Segment Start: Records provided
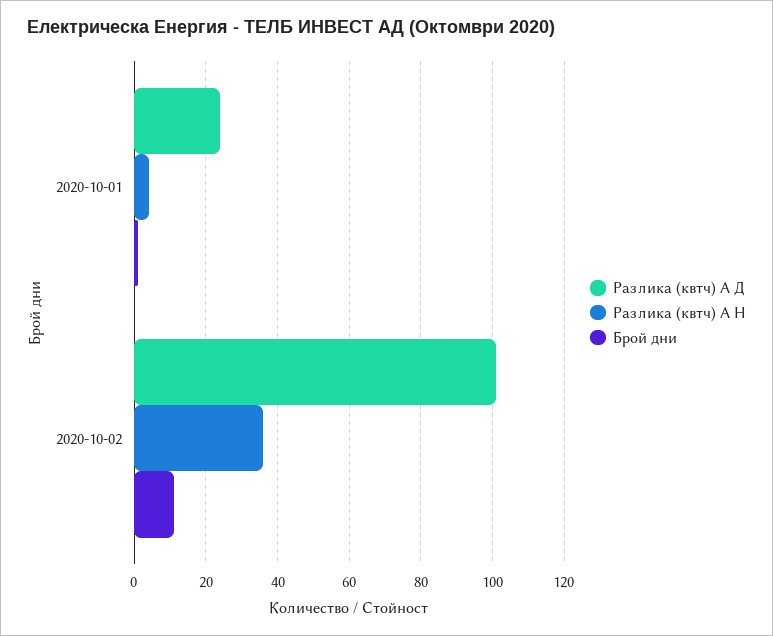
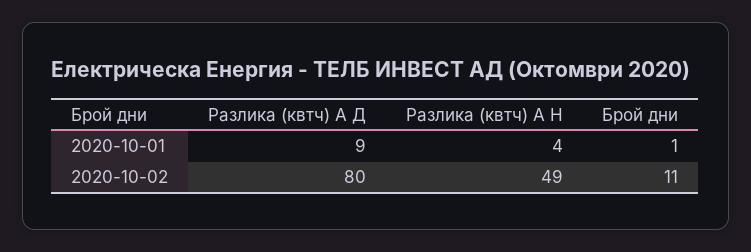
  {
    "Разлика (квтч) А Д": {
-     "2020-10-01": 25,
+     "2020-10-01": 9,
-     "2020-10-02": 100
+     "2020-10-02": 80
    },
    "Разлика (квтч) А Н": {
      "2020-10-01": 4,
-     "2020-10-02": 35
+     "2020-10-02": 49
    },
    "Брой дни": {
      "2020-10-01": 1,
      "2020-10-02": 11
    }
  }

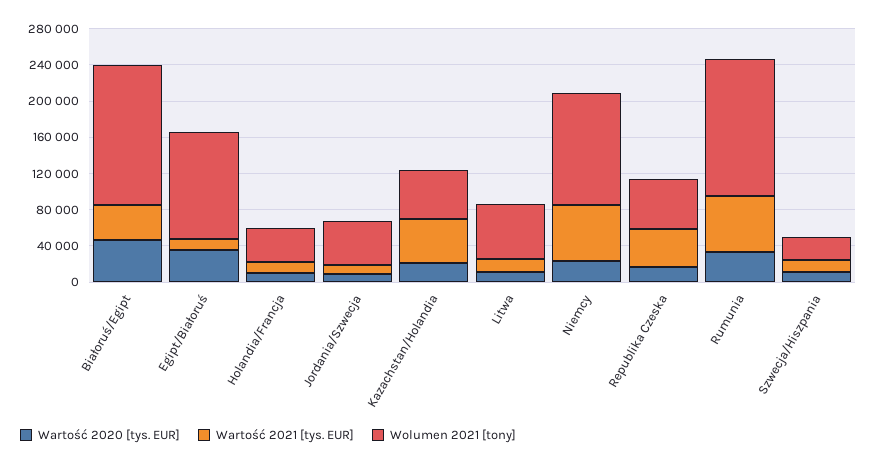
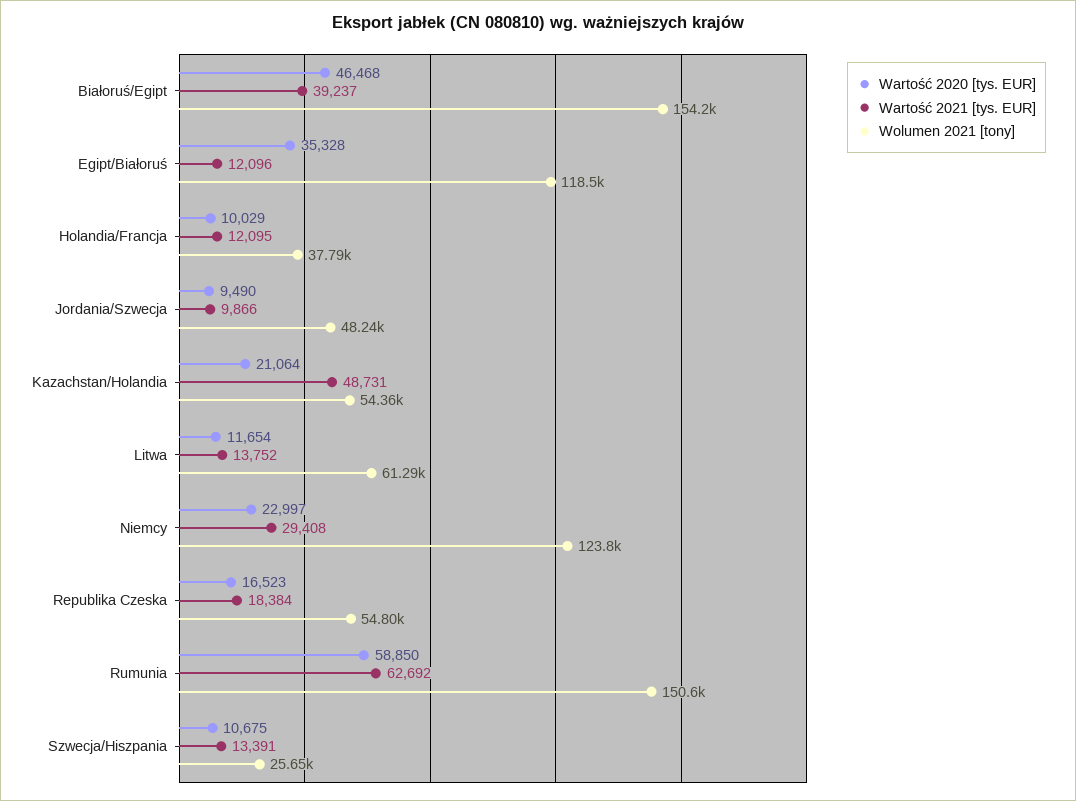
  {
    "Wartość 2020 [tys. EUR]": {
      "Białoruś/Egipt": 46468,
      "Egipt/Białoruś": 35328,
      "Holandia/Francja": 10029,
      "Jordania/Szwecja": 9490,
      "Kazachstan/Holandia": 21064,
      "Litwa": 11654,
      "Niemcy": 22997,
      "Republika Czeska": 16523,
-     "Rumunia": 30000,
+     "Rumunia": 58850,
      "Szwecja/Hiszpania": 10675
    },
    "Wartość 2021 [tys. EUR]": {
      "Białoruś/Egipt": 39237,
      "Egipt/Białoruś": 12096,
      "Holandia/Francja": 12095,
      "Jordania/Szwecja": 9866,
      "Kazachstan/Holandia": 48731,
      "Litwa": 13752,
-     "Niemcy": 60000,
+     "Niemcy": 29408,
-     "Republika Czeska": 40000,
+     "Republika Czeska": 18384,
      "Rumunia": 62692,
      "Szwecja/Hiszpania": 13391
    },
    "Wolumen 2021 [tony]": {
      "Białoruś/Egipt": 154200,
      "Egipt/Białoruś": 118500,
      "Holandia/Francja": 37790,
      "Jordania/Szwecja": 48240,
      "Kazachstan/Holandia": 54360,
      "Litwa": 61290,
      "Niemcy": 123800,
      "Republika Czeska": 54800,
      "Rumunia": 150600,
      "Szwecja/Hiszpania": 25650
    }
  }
Segment End: Records provided
§ **Exercise aim**
Take every line above that includes the string "Kazachstan" and return it.

§ **Response area**
      "Kazachstan/Holandia": 21064,
      "Kazachstan/Holandia": 48731,
      "Kazachstan/Holandia": 54360,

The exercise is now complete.